Fernando Gouveia disse...

É com especial pesar que tomo conhecimento da morte do André. Meu companheiro durante algum tempo na adolescência, um amigo ao longo de uma vida.
E nestes anos de mudança, em que os pequenos comerciantes foram postos à prova pelas grandes superfícies comerciais, o André, seguindo uma tradição de família, resistiu com imaginação e manteve aberta uma porta onde se encontrava o mais inimaginável, para além duma simpatia e boa disposição que eram a verdadeira marca da casa.

Que descanse em paz.

Anónimo disse...


Carrazeda ficou mais pobre.

A morte do Sr.
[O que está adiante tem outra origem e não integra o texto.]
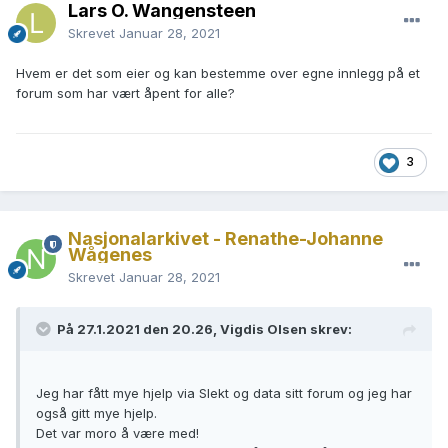
Lars O. Wangensteen
Skrevet
Januar 28, 2021
Hvem er det som eier og kan bestemme over egne innlegg på et
forum som har vært åpent for alle?
3
Nasjonalarkivet - Renathe-Johanne
Wågenes
Skrevet
Januar 28, 2021
På 27.1.2021 den 20.26, Vigdis Olsen skrev:
Jeg har fått mye hjelp via Slekt og data sitt forum og jeg har
også gitt mye hjelp.
Det var moro å være med!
André, figura de relevo pela sua originalidade,pela forma rara e invulgar como geria a CASA LAGES -PONTO CHIQUE.
Este estabelecimento éra pela sua mão, uma referêcia para todos os Carrazedenses,não é facil encontrar-se um comércio com estas caracteriscticas em qualquer parte do mundo, a sua morte, e com ele eventualmente a sua CASA, é mais uma forte machadada nesta aínda vila, por enquanto.....
Que Deus seja com ele generoso e muito obrigado pelo seu testemunho.

isaura festa disse...

Haja alguem que lhe siga os passos, ou pelo menos que tente,para que estes exemplos não se deixem morrer.PAZ á sua alma.

Zeca Araújo disse...

-Ser livre!
É poder dum momento
para o outro
fazer a mala
e partir.....
não importa para onde
nem se há regresso.
Partir!!!E é tudo!!!
Sem ninguém a impedir que o faça.
-Sim,ser livre é tudo isso e tudo isso é desgraça.!
Tenho saudades do amigo ANDRÉ.

Fernando Gouveia disse...

Mais um amigo que partiu, por esta já longa avenida de ciprestes onde só já crescem memórias.
O André foi meu condiscípulo durante um período breve, mas foi um amigo de toda a vida.
O seu trabalho dedicado permitiu-lhe, com muita imaginação e simpatia, resistir à imparável destruição do pequeno comércio pelas grandes superfícies e continuar a actividade de seu pai.
Aqui deixo os meus sentimentos à família. Que descanse em paz.

Anónimo disse...

O Andre partiu, mas o Ze Lages ainda ca esta, quem se lembra de ir tomar um cafe e partilhar da sua companhia por 5 minutos que seja ao Mogo? Pois e quem nao e da terra e veio REtornado fala fala e pouco diz, porque nao sente......
Bom Natal Mesquita

Abcdesporto disse...

As pessoas que amamos não morrem, apenas partem antes de nós.